Tentang setoran ini, bisa bersifat tetap, misal setiap bulan disetorkan ke DPLK sebesar Rp 250.000. Sedangkan bagi karyawan dari perusahaan tertentu, bisa dengan memakai sistem debet otomatis misalnya 5 persen dari gaji bulanan. Bagi pekerja kreatif dengan penghasilan yang tidak tetap, ketika dapat uang banyak, bisa saja disetorkan satu kali saja, misalnya Rp 100 juta.Â
Dalam hal ini, pilihan investasi yang tersedia terdiri dari Pasar Uang (PU), Pendapatan Tetap (PT), Saham (S) dan Kombinasi (K). Bagi mereka yang menginginkan hasil investasi yang standar dengan risiko yang kecil, pilihannya adalah PU dan PT. Â
Investasi dalam PU lazimnya berupa deposito atau surat berharga yang diterbitkan Bank Indonesia (BI) sesuai dengan suku bunga pasar yang berlaku. Sedangkan investasi dalam PT biasanya dibelikan pada obligasi yang suku bunganya telah ditetapkan sebesar persentase tertentu sepanjang umur obligasi, sekitar 3 sampai 5 tahun.
PT relatif sedikit lebih tinggi imbalannya dari PU, tapi dari sisi risko juga sedikit lebih besar. Ingat, dalam investasi berlaku hukum "high risk, high return". Maksudnya, risiko dan imbalan itu berbanding lurus, semakin besar imbalan, semakin besar pula risikonya.
Adapun yang paling besar risikonya dan sekaligus berpotensi untuk menerima imbalan yang juga besar ketika perekonomian lagi bagus-bagusnya adalah investasi dalam bentuk saham. Tapi bila pasar sedang goyang, bisa mendatangkan kerugian. Ya, ada unsur spekulasinya juga, tapi dalam jangka panjang, cenderung menguntungkan.
Sedangkan yang berbentuk kombinasi, adalah gabungan dari PU, PT, dan S, dengan komposisi diserahkan kepada peserta DPLK. Bagi yang konservatif, tentu unsur S lebih kecil, sedangkan yang bertipe agresif, unsur S-nya lebih besar.

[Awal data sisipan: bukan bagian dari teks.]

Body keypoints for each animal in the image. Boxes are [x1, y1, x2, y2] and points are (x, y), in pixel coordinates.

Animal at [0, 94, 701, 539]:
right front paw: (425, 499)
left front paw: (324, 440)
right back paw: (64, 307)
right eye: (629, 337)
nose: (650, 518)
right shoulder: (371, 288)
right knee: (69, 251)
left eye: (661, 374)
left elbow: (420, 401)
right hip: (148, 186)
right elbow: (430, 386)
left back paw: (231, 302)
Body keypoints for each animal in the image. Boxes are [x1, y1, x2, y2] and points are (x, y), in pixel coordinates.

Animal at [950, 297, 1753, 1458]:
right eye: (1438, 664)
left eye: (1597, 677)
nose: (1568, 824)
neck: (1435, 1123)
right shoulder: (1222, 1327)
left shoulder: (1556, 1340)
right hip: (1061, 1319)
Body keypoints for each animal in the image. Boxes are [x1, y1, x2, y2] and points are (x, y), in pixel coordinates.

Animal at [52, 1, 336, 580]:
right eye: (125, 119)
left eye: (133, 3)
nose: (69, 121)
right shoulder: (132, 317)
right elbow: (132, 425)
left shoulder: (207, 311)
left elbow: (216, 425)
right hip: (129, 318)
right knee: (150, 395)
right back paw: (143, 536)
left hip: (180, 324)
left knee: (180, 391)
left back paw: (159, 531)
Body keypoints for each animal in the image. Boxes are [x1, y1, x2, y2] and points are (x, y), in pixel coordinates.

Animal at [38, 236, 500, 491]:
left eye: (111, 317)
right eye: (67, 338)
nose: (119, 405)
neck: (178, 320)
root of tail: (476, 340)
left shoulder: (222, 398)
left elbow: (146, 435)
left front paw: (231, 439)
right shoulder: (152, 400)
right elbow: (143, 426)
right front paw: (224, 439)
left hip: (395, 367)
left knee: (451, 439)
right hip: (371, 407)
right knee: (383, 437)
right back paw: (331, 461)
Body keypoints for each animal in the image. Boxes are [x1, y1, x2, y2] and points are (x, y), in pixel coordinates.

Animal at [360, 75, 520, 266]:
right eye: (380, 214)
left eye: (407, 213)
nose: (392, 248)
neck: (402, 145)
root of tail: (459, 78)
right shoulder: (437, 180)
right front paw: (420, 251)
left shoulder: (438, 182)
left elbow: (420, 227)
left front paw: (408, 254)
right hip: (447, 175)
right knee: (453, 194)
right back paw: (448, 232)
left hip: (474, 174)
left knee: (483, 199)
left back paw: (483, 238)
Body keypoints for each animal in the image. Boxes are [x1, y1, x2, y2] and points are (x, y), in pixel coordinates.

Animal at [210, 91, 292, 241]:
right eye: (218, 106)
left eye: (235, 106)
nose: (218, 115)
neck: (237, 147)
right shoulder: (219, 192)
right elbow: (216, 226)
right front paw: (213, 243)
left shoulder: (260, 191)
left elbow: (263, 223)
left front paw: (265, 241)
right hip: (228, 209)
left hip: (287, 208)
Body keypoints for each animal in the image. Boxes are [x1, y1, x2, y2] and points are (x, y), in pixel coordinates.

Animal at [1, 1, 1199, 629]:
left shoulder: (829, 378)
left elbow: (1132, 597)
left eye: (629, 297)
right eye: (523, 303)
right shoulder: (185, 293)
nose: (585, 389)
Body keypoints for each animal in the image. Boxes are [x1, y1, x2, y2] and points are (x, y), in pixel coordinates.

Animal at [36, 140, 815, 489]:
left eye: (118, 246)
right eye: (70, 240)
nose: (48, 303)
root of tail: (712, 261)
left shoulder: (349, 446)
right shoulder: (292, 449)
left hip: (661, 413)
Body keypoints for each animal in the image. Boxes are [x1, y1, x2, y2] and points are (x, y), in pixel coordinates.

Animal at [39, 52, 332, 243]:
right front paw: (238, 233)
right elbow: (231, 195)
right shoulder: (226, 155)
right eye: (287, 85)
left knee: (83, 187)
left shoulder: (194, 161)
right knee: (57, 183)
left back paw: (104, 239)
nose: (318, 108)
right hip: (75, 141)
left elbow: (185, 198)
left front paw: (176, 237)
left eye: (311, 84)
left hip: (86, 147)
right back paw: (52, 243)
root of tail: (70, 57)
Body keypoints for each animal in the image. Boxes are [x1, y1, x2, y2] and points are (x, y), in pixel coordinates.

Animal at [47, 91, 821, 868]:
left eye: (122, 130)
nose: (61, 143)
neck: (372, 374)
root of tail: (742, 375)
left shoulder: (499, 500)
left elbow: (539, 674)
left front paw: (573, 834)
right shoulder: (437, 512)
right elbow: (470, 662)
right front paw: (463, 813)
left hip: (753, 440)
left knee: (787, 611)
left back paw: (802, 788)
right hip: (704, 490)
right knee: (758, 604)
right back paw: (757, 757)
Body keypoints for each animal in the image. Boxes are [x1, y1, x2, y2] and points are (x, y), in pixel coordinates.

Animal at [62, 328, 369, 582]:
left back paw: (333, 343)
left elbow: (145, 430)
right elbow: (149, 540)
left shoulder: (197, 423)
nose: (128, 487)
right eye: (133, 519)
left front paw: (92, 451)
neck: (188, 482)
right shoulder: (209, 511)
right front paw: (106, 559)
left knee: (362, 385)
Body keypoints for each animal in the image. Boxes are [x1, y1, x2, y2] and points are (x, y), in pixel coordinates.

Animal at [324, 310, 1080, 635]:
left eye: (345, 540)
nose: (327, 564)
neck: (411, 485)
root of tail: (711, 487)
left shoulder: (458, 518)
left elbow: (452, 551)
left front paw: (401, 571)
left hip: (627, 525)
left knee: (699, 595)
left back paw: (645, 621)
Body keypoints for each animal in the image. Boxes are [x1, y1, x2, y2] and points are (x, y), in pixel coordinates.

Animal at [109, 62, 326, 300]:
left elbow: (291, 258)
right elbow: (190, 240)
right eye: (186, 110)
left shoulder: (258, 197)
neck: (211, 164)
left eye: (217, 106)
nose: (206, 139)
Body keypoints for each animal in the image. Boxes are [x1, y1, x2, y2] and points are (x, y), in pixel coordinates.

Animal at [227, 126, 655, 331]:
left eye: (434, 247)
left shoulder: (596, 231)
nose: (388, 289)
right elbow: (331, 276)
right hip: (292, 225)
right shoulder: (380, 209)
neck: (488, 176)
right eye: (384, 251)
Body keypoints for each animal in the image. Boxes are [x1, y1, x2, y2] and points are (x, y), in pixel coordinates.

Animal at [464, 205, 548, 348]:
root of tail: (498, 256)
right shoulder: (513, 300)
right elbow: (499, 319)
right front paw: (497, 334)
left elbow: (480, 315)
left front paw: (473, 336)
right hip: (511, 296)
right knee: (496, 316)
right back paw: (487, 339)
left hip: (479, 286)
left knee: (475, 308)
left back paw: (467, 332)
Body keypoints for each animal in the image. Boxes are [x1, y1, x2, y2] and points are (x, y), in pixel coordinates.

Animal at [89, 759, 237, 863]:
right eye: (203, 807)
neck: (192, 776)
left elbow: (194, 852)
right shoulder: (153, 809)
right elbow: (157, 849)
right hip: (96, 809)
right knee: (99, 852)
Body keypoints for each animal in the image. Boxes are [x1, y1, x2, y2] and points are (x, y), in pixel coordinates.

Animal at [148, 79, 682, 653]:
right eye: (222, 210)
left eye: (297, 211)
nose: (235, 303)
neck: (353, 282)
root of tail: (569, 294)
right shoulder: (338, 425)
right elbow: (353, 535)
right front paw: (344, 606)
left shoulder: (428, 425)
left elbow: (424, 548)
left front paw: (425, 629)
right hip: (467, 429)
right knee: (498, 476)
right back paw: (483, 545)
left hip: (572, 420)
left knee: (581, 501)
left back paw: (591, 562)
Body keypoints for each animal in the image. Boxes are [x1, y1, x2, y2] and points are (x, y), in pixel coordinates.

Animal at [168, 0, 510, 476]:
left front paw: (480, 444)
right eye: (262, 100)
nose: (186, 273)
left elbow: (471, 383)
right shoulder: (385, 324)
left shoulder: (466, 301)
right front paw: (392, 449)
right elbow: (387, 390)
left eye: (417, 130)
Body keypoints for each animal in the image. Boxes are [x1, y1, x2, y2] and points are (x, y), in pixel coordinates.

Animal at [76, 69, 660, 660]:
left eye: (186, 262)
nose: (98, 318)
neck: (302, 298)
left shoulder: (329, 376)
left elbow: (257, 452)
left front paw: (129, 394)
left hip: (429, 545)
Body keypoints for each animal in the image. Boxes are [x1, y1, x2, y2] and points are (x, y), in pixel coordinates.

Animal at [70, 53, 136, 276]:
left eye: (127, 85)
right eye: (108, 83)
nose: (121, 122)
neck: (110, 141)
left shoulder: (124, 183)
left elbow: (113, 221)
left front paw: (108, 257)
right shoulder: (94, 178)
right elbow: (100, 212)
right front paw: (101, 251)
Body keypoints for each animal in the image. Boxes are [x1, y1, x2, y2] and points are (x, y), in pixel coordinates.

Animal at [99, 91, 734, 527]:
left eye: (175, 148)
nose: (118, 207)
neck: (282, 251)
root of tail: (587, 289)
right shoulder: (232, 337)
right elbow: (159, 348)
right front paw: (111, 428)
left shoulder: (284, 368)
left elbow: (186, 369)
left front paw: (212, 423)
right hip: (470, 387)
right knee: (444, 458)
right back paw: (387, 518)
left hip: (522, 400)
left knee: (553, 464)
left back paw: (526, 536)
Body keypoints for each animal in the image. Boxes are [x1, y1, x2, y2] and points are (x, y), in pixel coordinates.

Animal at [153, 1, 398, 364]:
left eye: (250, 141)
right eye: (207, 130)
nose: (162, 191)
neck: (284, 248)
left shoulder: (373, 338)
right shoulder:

Sebagai contoh, penulis artikel ini, pada tahun 2014, kebetulan dapat rezeki nomplok Rp 100 juta. Maka selain sudah punya program DPLK dari potongan gaji setiap bulan, timbul niat buat menambah investasi di DPLK sebesar Rp 90 juta, setalah yang Rp 10 juta digunakan buat belanja.
Ada keinginan untuk bereksperimen, dengan membagi tiga jumlah tersebut ke dalam pola investasi yang berbeda. Maka, dilakukanlah investasi di DPLK milik sebuah bank BUMN masing-masing sebesar Rp 30 juta dalam bentuk PU, PT, dan saham.
Apa yang terjadi pada posisi akhir September 2020 lalu, atau sekitar 6 tahun setelah berinvestasi? Dari Rp 30 juta modal awal, pada PU berkembang tajam menjadi Rp 57,8 juta. Yang berupa PT lebih bagus lagi, menjadi Rp 62 juta. Sedangkan yang paling parah adalah berupa saham, yakni Rp 32 juta.
Jelaslah, investasi dalam saham memang membuat jantungan mereka yang bertipe konservatif. Soalnya, ketika posisi PU dan PT masih di kisaran Rp 45 juta, posisi saham pernah Rp 48 juta. Tapi, begitulah, dengan terjadinya pandemi, harga saham ibarat terjun bebas. Dengan posisi sekarang Rp 32 juta, masih lebih baik, karena pada Juni 2020 angkanya hanya Rp 28 juta, lebih rendah dari pokok semula yang Rp 30 juta.
Adapun pola PU atau PT, lebih cocok untuk mereka yang bertipe konservatif. Memang kenaikan investasinya relatif kecil, tapi konsisten. Tanpa terasa, setelah 6 tahun, jumlah investasi sudah berlipat dua. Bisa dibayangkan bila seseorang mulai berinvestasi di DPLK pada usia 25 tahun, maka saat pensiun pada usia 55 tahun, kenaikannya paling tidak sudah belasan kali lipat.